Os “Diários de Viagem” são preciosos porque, a despeito dos compromissos de saúde ou das dificuldades editoriais dos “Ensaios”, os relatos revelam algo muito próximo da experiência contemporânea de viajar. Montaigne gostava de avaliar as hospedarias, a qualidade da comida, a arquitetura das cidades e a liturgia das igrejas. Seu arrebatamento, por exemplo, com a Piazza del Campo, a praça central de Siena, soará familiar a qualquer turista do nosso tempo que tenha visitado o local. Bom, de minha parte, quando estive em Siena, após andar pelos corredores labirínticos medievais e chegar com espanto na Piazza del Campo, imediatamente soube que nunca mais me esqueceria daquilo – e lembrei-me de Montaigne.

De certo modo, Montaigne foi o primeiro blogueiro de viagem e as mensagens que ele nos traz de cinco séculos atrás nada mais são do que o fascínio pela novidade que é tão característico da modernidade. Viajando, Montaigne não julgava os diferentes com seus próprios padrões culturais ou morais — foi também, portanto, um precursor da antropologia. Para ele, a conversa com estranhos poderia ser uma das melhores escolas possíveis, mais benéfica para a vida do que os livros.

Na escola de Montaigne, tudo são tentativas e perspectivas. Isto não significa que devamos abandonar qualquer possibilidade de verdade em um relativismo estéril, mas que deveríamos ser céticos e desconfiados com as nossas descobertas. Ler Montaigne no tempo em que estamos rodeados pelos textos das redes sociais digitais, tão cheios de certezas e sem uma chance verdadeira para a escuta, é um grande alívio.

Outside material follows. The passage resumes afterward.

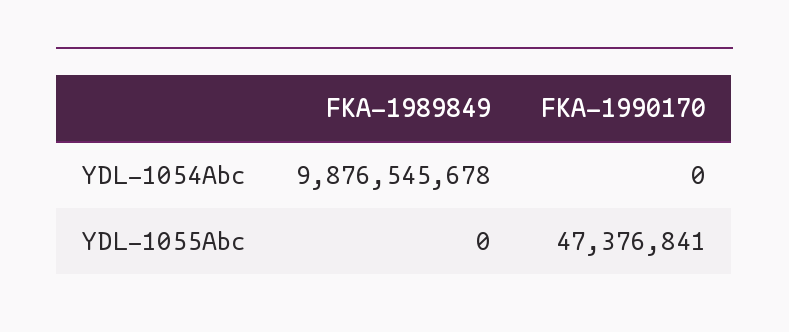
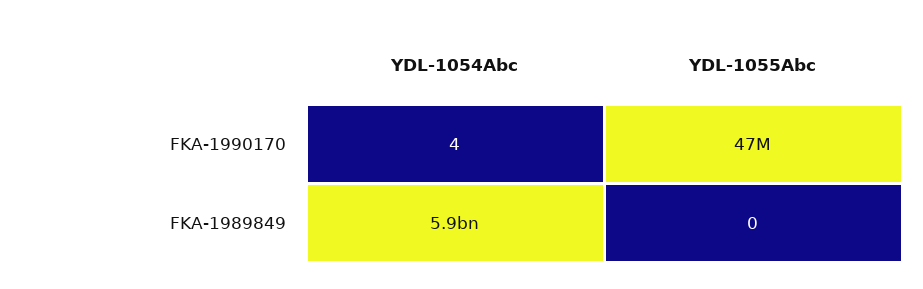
FKA-1989849, YDL-1054Abc: 9876545678 -> 5900000000
FKA-1990170, YDL-1054Abc: 0 -> 4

Quando viajamos, somos todos, acho eu, endividados com Montaigne. A taxa de juros é alta. Diante da novidade, todos nós viramos ensaístas, gostamos de observar e tirar conclusões sobre aquilo que é diferente. Basta olhar nos blogs, nos canais de YouTube ou na bela tradição da literatura de viagem para confirmar que a predisposição para aflorar o antropólogo que existe dentro de nós é um grande sucesso contemporâneo.